Moshe Arens argues that it is “wrong to push out Israeli settlers”, relating this “gross miscarriage of justice” to the expulsion of Japanese citizens of the United States from their homes during World War II.
Moreover, Arens fails to make any mention of the Palestinians forced from their homes. He also fails to discuss international law, claiming that the legal status of the Palestinian territories is “ill-defined”.
All in all, Arens’s opinion piece, published in Haaretz on May 1, is truly one of the most backwards things I’ve read. I challenge Arens to respond.
It is blaringly obvious that Aren’s analogy between Israeli settlers and U.S. citizens of Japanese descents just doesn’t make sense. We’re dealing with two entirely different situations. During World War II, Japanese Americans were forced from their homes and, in most cases, caged in internment camps. These individuals held U.S. citizenship and lived within U.S. borders. It was a time of egregious chaos in which the rights of American citizens were viciously denied.

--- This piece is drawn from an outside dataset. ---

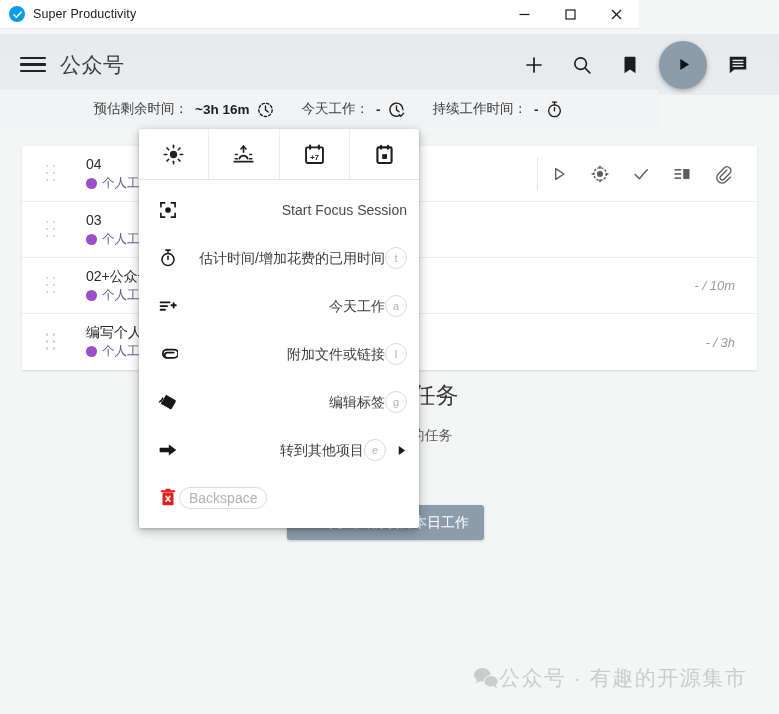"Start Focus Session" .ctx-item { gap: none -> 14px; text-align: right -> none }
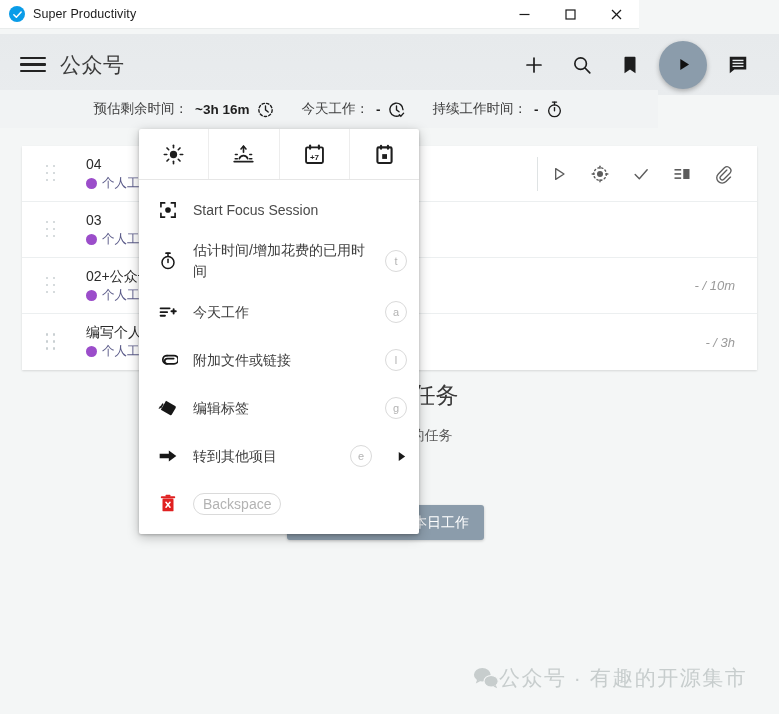"- / 10m" .task-time { font-style: italic -> none }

Settlers, on the other hand, do hold Israeli citizenship but do not live within Israel’s borders. This is where the parallel ends and the analogy fails. In paragraph two, Arens calls for common sense. So, here’s a bit of common sense: If Israel’s borders wrapped around the West Bank, this territory wouldn’t be considered “disputed” and the settlers wouldn’t be considered settlers. Common sense shows us that unlike the aforementioned Japanese Americans, Israeli settlers are colonizing territories outside of Israel’s sovereign territory.

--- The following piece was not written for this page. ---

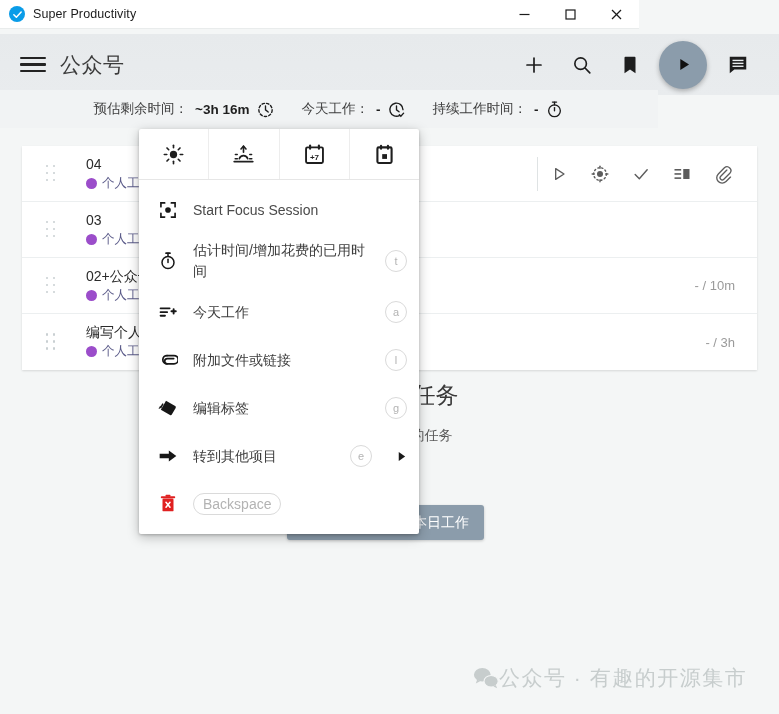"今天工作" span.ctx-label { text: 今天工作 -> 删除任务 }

But it is a grave insult to the Japanese American victims of mass civil rights violations to be compared with settlers violating international law and, in many cases, displacing indigenous Palestinians who’ve lived in their homes for longer than Israel’s 64 years of existence.
It is also a grave insult to ignore entirely the effects of settlement building on Palestinians. Arens displays disgust with the idea that Israeli families who have been living in settlements for years might soon be forced out. But he displays no ounce of remorse for the Palestinian families forced from their homes after decades of living within their very own borders—much like the Japanese Americans Arens so offensively references.
In describing his opinion of the West Bank, Arens conveniently uses the term “ill-defined” to imply that Palestinian rights and demands have no basis in international or humanitarian law. After all, defined rights do not apply to ill-defined territories or to ill-defined people. What is of utmost concern to the great humanitarian is the protection of civil rights for settlers knowingly violating treatises like the Fourth Geneva Convention.
Civil and even human rights for Palestinians have no place in Arens’ discourse. Instead, we’re left with a broken analogy and an explicit rejection of Palestinian representation under international and human rights law.